May 26, 2015
Deported Roma family wins legal battle for second chance
By: Nicholas Keung
The Federal Court of Canada has thrown a lifeline to a deported Roma refugee family, whose former lawyer was suspended by the law society for professional misconduct.
In a recent ruling, the court ordered Immigration Minister Chris Alexander to reopen the case of Jozsef Pusuma, his wife Timea Daroczi and their daughter Viktoria, who were forced to leave Canada in December after they spent three years in sanctuary in a Toronto church.
Immigration officials must now reconsider the humanitarian application and risk assessment of the family.
“I agree with the applicants that there are numerous problems with the immigration officer’s analysis of the applicants’ H&C application and that the decision cannot stand,” wrote Justice Anne L. Mactavish in her 28-page decision, referring to the refusal to grant the family permanent residency on humanitarian and compassionate grounds.
“The officer carrying out the assessment of the applicants’ PRRA (pre-removal risk assessment) application was the same officer who decided the applicants’ H&C application, and . . . many of the errors that I have already identified . . . were also present” in the PRRA that concluded the family would not be at risk if deported back to Hungary.
Although the court fell short of ordering the federal government to bring the family back to Canada from their current hiding place in Europe, the decision opens the door for their future return.
Pusuma, a onetime researcher for Viktoria Mohacsi, a prominent Roma and member of the European Parliament, arrived in Toronto with his family from Hungary in 2009. Their asylum case, prepared by lawyer Viktor Hohots, was heard in 2010 and later denied by the Immigration and Refugee Board.
Their subsequent applications for permanent residence on humanitarian grounds and PRRA were denied by immigration officials, who later also refused to reopen their case despite learning that the now disgraced lawyer faced disciplinary proceedings.
This month, a Law Society of Upper Canada disciplinary panel suspended him for five months and barred him from practicing refugee law for two years. He was ordered to complete a practice review and pay $15,000 in legal fees.
The family’s current lawyer, Andrew Brouwer, praised the court ruling.
“It’s a very strong decision. Justice Mactavish found unequivocally that the Pusuma family was denied a fair hearing of their refugee claim because of the professional misconduct of their previous lawyer,” Brouwer said.
“Citizenship and Immigration Canada had unjustly refused their requests for humanitarian and compassionate consideration and for PRRA, including by failing to give proper consideration to the danger they face in Hungary and the best interests of their daughter.”
The government had argued that Hohots’ misconduct did not taint the assessment of the Pusumas’s humanitarian case but the judge chided immigration, saying it was “apparent” officials relied heavily on the original asylum decision when assessing the risks faced by the family in Hungary.

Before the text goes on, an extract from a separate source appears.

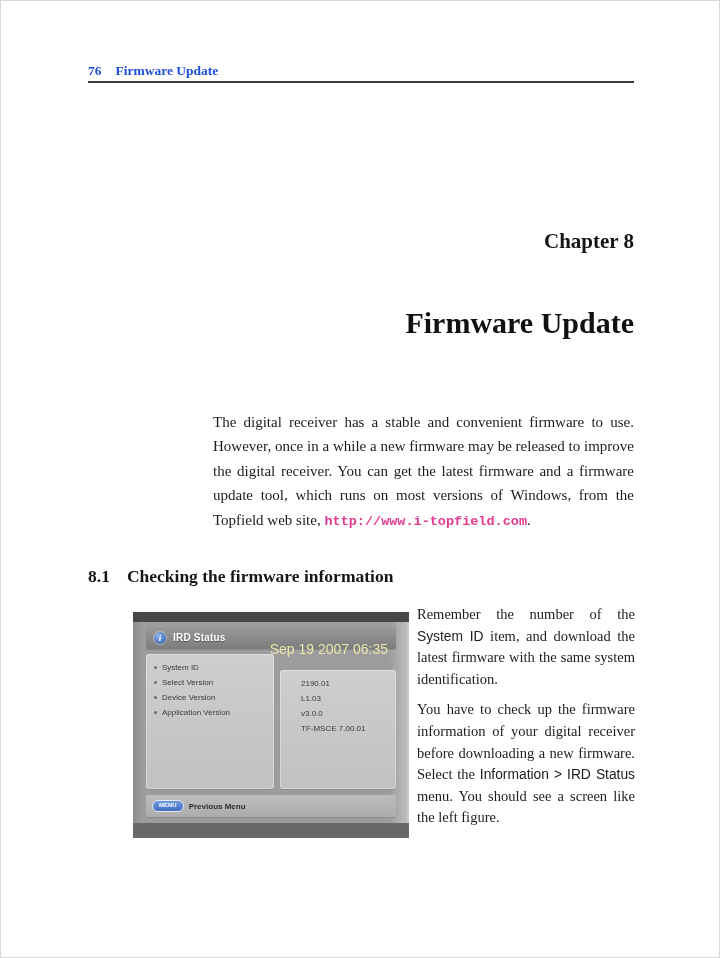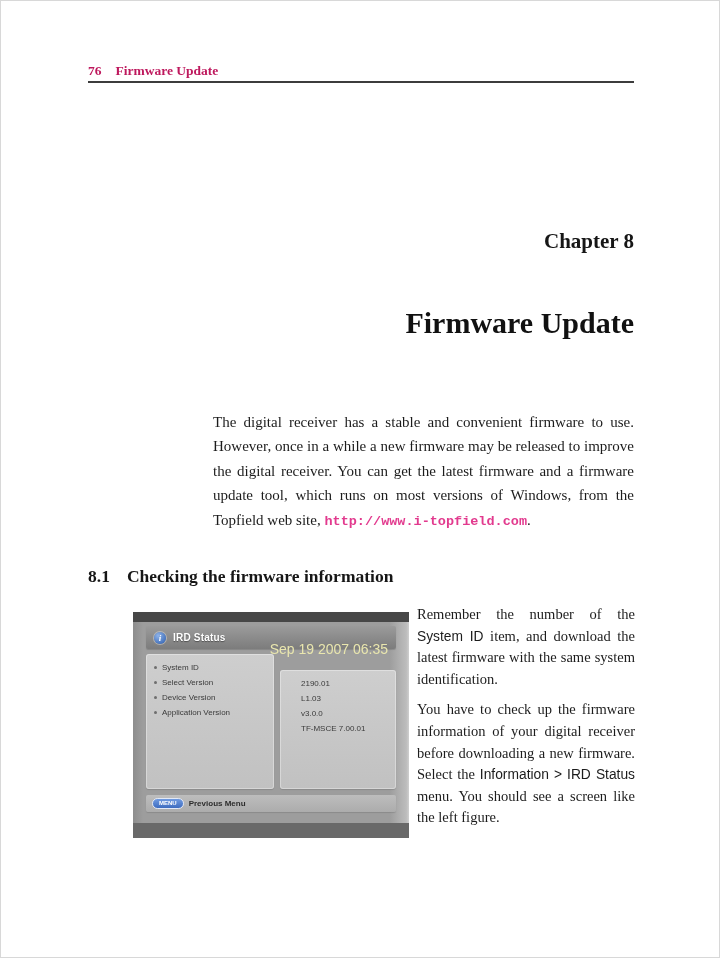"76" .run-head { color: #be185d -> #1d4ed8 }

The immigration department said all official decisions are made based on the merits of an individual case and refused to comment further, saying the case is now being reassessed. Immigration officials are prevented from appealing the court decision because the judge did not certify any questions.
“This family has already suffered such injustice, first in Hungary at the hands of the right-wing extremists, and then in Canada at the hands of their previous lawyer and Canadian government officials,” Brouwer said.
“It’s time to make things right. Let’s hope Minister Alexander does the right thing this time.”